Nasotracheal Intubation with Videolaryngoscopy versus Direct Laryngoscopy in Infants (NasoVISI) Trial

Annery Garcia-Marcinkiewicz, MD, MSCEAnnery Garcia-Marcinkiewicz, MD, MSCE
Assistant Professor of Anesthesiology & Critical Care, Children’s Hospital of Philadelphia

Dr. Garcia-Marcinkiewicz’s project is entitled: “Nasotracheal Intubation with Videolaryngoscopy versus Direct Laryngoscopy in Infants (NasoVISI) Trial

Background: More than 32,000 infants undergo congenital heart surgery in the United States annually1, with approximately 50% of these patients requiring nasotracheal intubation (NTI). Direct laryngoscopy (DL) is the current standard of care for initial NTI attempts in these patients. Small infants are particularly vulnerable during tracheal intubation because of their rapid rate of oxygen desaturation. Securing the tracheal tube quickly and on the first attempt is the best practice to minimize complications. Our team established a multicenter registry to improve the quality of airway management in children with challenging airways and discovered that multiple tracheal intubation attempts are a key risk factor for severe adverse events such as cardiac arrest, laryngospasm and severe hypoxemia.2 Additionally, our most recent multicenter trial comparing Videolaryngoscopy (VL) to DL in infants found that VL improves first attempt success rate and reduces severe complications when used for orotracheal intubation in infants with normal airways.3 Infants presenting for cardiac surgery often have NTI performed. The short apnea tolerance time in infants, particularly those with cardiovascular anomalies, creates a critical time-pressure to intubate. NTI with DL is the most common clinical practice in infants presenting for cardiac surgery, but often requires additional maneuvers such as the use of Magill forceps or external laryngeal manipulation, all which can contribute to prolonged intubation time and complications. With DL, the supervising clinician is blind to what the trainee sees which makes effective guidance and instrumentation difficult. Observational studies in adults suggest that the use of VL can provide higher NTI success rates and shorter intubation time compared to DL.4 VL improves trainee coaching during tracheal intubation, and the shared view reassures the supervising clinician that the tracheal tube is being placed properly.5 This is highly desirable in vulnerable cardiac infants. There is currently no published data on whether VL is more effective than DL at improving first-attempt NTI success rates and reducing complications in infants. We hypothesize that reducing multiple attempts will enhance the safety of NTI in this vulnerable population.

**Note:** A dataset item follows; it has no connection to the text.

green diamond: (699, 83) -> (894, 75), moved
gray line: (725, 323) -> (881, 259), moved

Aims: This proposal seeks to reduce complications by reducing the number of NTI attempts. We hypothesize that in infants presenting for cardiothoracic procedures requiring NTI, VL as the first attempted device will be associated with increased first-attempt success rate, reduce the number of tracheal intubation attempts, and reduce tracheal intubation-related complications, specifically intubation-associated hypoxemia. Reducing the number of attempts will enhance the safety of airway management in infants presenting for cardiac procedures and is well aligned with the mission of the Anesthesia Patient Safety Foundation.

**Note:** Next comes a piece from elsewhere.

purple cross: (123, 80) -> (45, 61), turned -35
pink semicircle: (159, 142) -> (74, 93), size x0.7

Implications: Tracheal intubation is a high-risk procedure in infants because of their unique anatomy, high oxygen consumption, and smaller edema prone airways all leading to very limited apnea tolerance, particularly in infants with cardiovascular anomalies. Hypoxemia and multiple attempts are important targets to enhance safety. Infants with cardiovascular anomalies are an extremely high-risk group due to their very limited reserves. Our proposed project would potentially lead to the reduction of multiple NTI attempts, consequent hypoxemia, and associated complications in these infants.

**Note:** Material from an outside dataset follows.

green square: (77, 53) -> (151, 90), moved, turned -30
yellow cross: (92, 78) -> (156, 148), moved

  1. The Society of Thoracic Surgeons. Congenital Heart Surgery Database, table 7 neo infant. Published 2020. Accessed February 17, 2022.
  2. Fiadjoe JE, Nishisaki A, Jagannathan N, et al. Airway management complications in children with difficult tracheal intubation from the Pediatric Difficult Intubation (PeDI) registry: a prospective cohort analysis. Lancet Respir Med. 2016;4(1):37-48.
  3. Garcia-Marcinkiewicz AG, Kovatsis PG, Hunyady AI, et al. First-attempt success rate of video laryngoscopy in small infants (VISI): a multicentre, randomised controlled trial. Lancet. 2020;396(10266):1905-1913.
  4. Jiang J, Ma DX, Li B, Wu AS, Xue FS. Videolaryngoscopy versus direct laryngoscopy for nasotracheal intubation: A systematic review and meta-analysis of randomised controlled trials. J Clin Anesth. 2019;52:6-16.
  5. Volz S, Stevens TP, Dadiz R. A randomized controlled trial: does coaching using video during direct laryngoscopy improve residents’ success in neonatal intubations? J Perinatol. 2018;38(8):1074-1080.

Funding: $149,119 (January 1, 2023-December 31, 2024). The grant was designated as the APSF/ American Society of Anesthesiologists (ASA) President’s Research Award.